Below this, the path depends on the nature of the case. For the path of a patent application, see the Amazon example below.

Example case: Amazon's 1-click

Amazon applied for a patent on 1-click shopping in Canada in 1998. As of November 2010, the approval of this application is still pending, subject to ongoing court cases.

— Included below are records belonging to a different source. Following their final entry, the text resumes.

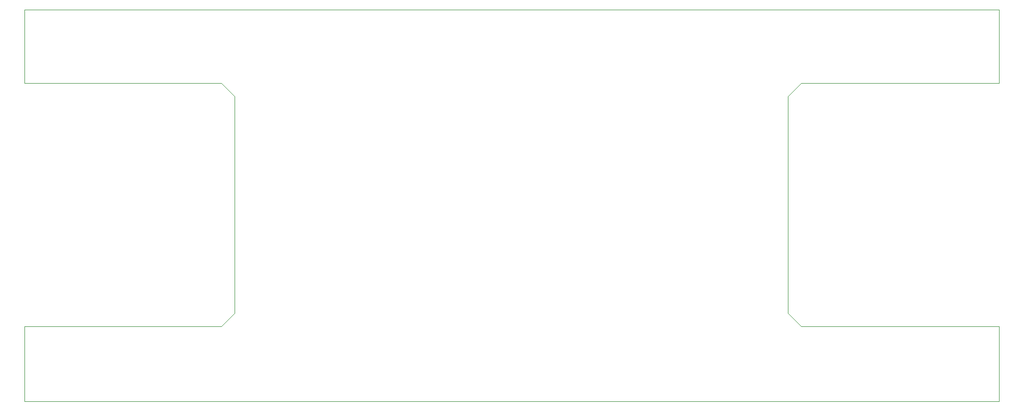
<source format=gbr>
%TF.GenerationSoftware,Altium Limited,Altium Designer,19.1.8 (144)*%
G04 Layer_Color=0*
%FSLAX26Y26*%
%MOIN*%
%TF.FileFunction,Profile,NP*%
%TF.Part,Single*%
G01*
G75*
%TA.AperFunction,Profile*%
%ADD34C,0.001000*%
D34*
X6369291Y2078740D02*
X5077756D01*
X4991142Y1992126D01*
Y573819D01*
X5077756Y487205D01*
X6369291D01*
Y0D01*
X0D01*
Y487205D01*
X1288386D01*
X1375000Y573819D01*
Y1992126D01*
X1288386Y2078740D01*
X0D01*
Y2559055D01*
X6369291D01*
Y2078740D01*
%TF.MD5,dde317b10974b7a06f357b7024ea41e4*%
M02*

</source>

Decision making entities are in bold:

  • 1998-09-11: Amazon submits its application
  • 2004-06-01: the patent examiner rejects the application
  • 2009-03-04: the Patent Review Panel (of the patent office?) upholds the rejection
    • Note: the Commissioner of Patents accepted the panel's findings and the panel's "reasons" thus become also the Commissioners "reasons"
  • 2010-10-14: the Federal Court rules that the rejection was not valid (see Amazon v. Commissioner of Patents (2010, Canada))
    • Terminology: that was "an appeal of a decision by the Commissioner of Patents" but the court does not have "appeal" in its name
  • 2010-11-15: an appeal is lodged at the Federal Court of Appeals[1]

Note: unusual delays

The decision of the Federal Court notes that the 6-year span between application and rejection was unusually long because the application was amended multiple times, and the 5-year wait for a decision from the Patent Review Panel was unusually long because two members of the panel retired and the case had to be heard a second time.